Era evidente che Pioggia sulla Faccia non riuscisse a capire. Ma che importanza aveva?
«Cerco sempre di scusarmi facendo scudo col suo corpo. E’ anche colpa mia, ma mi farò perdonare. Ti porterò nella Foresta Amazzonica. Non saranno gli Appalachi… »
«Appalachi?» mormorò lei, che in quei suoi monosillabi assomigliava sempre più ad una bambina.
«Sì, sì. Gli Appalachi. La Terra degli Irochesi. Ah, non è più vostra. Ma manterremo viva la tradizione, il buon Dio mi è testimone. Lotterò per quello che ho commesso»
Anche la musica tacque, allora, in testimonianza di queste ultime parole. Un sudario di pietose menzogne e futuro tradimento.
Quando essa riprese, riprese anche la danza. E Pioggia sulla Faccia parlò:
«Appalachi. Io.»
Musica.
«Presto» mentì, conducendola con gentilezza e maestria verso un angolo meno affollato.
«Presto» rispose lei, saltellando per evitare un ingombrante strascico.

Phineas si rabbuiò. «Grazie per aver passato del tempo con Beatrice. Non sai la lingua, ma avrai capito che è una ragazza un peculiare»
«Ha fegato da vendere. Ma la testa? Quella a volte si spegne come una candela, e lei raggiunge i suoi posti personali dove nessuno può arrivare a prenderla. Nessuno, neanche io. Allora chiamiamo il dottore, e speriamo che si sistemi tutto. A volte funziona»
«Ma perde il contatto con la realtà. Regredisce fino all’innocenza! E’ possibile? Lo è. Le accade. E io ho paura che un giorno vada in uno di quei posti»

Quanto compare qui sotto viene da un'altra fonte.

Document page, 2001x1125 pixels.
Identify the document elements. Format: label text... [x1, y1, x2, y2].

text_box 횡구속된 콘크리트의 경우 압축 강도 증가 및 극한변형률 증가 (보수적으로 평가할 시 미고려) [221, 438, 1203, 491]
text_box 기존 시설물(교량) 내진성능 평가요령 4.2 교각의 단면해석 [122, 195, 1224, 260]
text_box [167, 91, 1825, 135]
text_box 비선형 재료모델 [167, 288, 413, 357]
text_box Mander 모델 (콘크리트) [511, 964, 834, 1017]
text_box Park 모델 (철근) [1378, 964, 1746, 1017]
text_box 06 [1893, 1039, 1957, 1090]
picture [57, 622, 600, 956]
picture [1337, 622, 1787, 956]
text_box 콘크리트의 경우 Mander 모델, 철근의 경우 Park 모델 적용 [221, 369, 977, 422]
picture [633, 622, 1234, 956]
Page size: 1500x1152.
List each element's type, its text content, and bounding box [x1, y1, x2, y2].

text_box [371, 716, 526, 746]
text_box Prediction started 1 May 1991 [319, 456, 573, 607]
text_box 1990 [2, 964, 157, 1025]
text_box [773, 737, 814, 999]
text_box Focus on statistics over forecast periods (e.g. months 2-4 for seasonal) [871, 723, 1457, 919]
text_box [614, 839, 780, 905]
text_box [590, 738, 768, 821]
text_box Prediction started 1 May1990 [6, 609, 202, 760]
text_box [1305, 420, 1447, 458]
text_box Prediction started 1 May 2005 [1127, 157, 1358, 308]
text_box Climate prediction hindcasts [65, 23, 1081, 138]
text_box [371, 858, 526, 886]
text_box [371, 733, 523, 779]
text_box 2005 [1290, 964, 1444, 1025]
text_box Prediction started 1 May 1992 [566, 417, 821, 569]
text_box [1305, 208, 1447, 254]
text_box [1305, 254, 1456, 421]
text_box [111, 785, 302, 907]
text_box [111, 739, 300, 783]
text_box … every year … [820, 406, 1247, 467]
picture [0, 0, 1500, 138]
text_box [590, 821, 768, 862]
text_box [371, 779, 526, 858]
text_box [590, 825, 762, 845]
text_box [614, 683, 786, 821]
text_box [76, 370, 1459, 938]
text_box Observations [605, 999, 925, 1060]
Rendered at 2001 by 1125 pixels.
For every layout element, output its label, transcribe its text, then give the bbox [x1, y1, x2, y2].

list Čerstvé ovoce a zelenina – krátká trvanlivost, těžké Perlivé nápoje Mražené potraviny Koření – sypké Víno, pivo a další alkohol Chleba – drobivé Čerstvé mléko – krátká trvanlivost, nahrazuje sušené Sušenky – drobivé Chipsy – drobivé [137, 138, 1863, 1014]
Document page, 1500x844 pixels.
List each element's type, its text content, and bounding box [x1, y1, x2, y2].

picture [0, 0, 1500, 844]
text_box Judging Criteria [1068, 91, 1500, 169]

I suoi occhi si fecero opachi. Pioggia sulla Faccia studiò attentamente questo evento.
«E non torni più»
Allora la nativa americana sollevò un braccio e deterse la lacrima di Elmore. Materna, lo accudì in un volteggio prima di marcare un sorriso sulle labbra d’ocra. Poi disse:
«Beatrice, meravigliosa! Wakan Tanka chiama meravigliosa, e lei andare. Ma torna»
«Sempre torna»
Phineas sospirò piano, lanciando uno sguardo alla sorella, oltre la folla. «Mia bella squaw… Chi ha rapito chi? Credo di averlo appena dimenticato!»
--------------------- Il fatto che il valzer sia nato tipo 200 anni dopo è un dettaglio. Ehm.